==== GIVEN INFORMATION ====

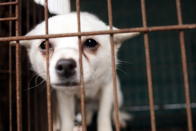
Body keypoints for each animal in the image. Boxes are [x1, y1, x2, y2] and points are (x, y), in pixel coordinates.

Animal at [17, 0, 139, 130]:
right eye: (44, 45)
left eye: (90, 42)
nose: (65, 66)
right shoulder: (64, 96)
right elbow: (67, 120)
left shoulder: (108, 87)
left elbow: (104, 114)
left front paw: (105, 127)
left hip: (118, 96)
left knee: (114, 110)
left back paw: (118, 119)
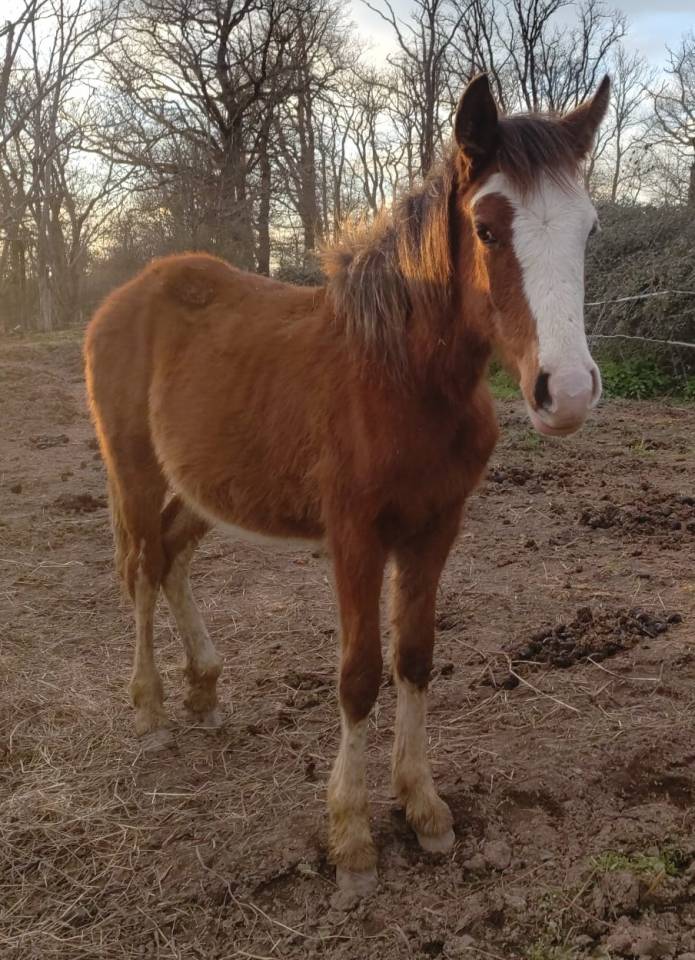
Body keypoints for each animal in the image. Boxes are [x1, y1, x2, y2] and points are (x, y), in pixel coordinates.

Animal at [84, 73, 610, 896]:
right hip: (133, 472)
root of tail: (125, 296)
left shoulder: (436, 528)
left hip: (203, 491)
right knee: (141, 569)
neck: (399, 379)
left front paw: (423, 808)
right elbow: (359, 675)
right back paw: (150, 710)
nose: (570, 392)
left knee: (171, 560)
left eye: (587, 230)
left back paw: (204, 687)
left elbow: (415, 657)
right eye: (488, 228)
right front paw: (352, 838)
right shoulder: (356, 537)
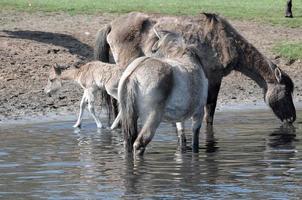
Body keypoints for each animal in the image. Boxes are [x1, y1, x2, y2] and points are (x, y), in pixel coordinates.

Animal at [95, 11, 296, 126]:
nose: (292, 118)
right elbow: (210, 108)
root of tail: (111, 24)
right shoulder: (215, 77)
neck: (226, 41)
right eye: (287, 92)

====

Copy every line of the listing containing the string "elbow".

right elbow: (67, 120)
left elbow: (104, 114)
right elbow: (359, 675)
left elbow: (415, 657)
right elbow: (210, 108)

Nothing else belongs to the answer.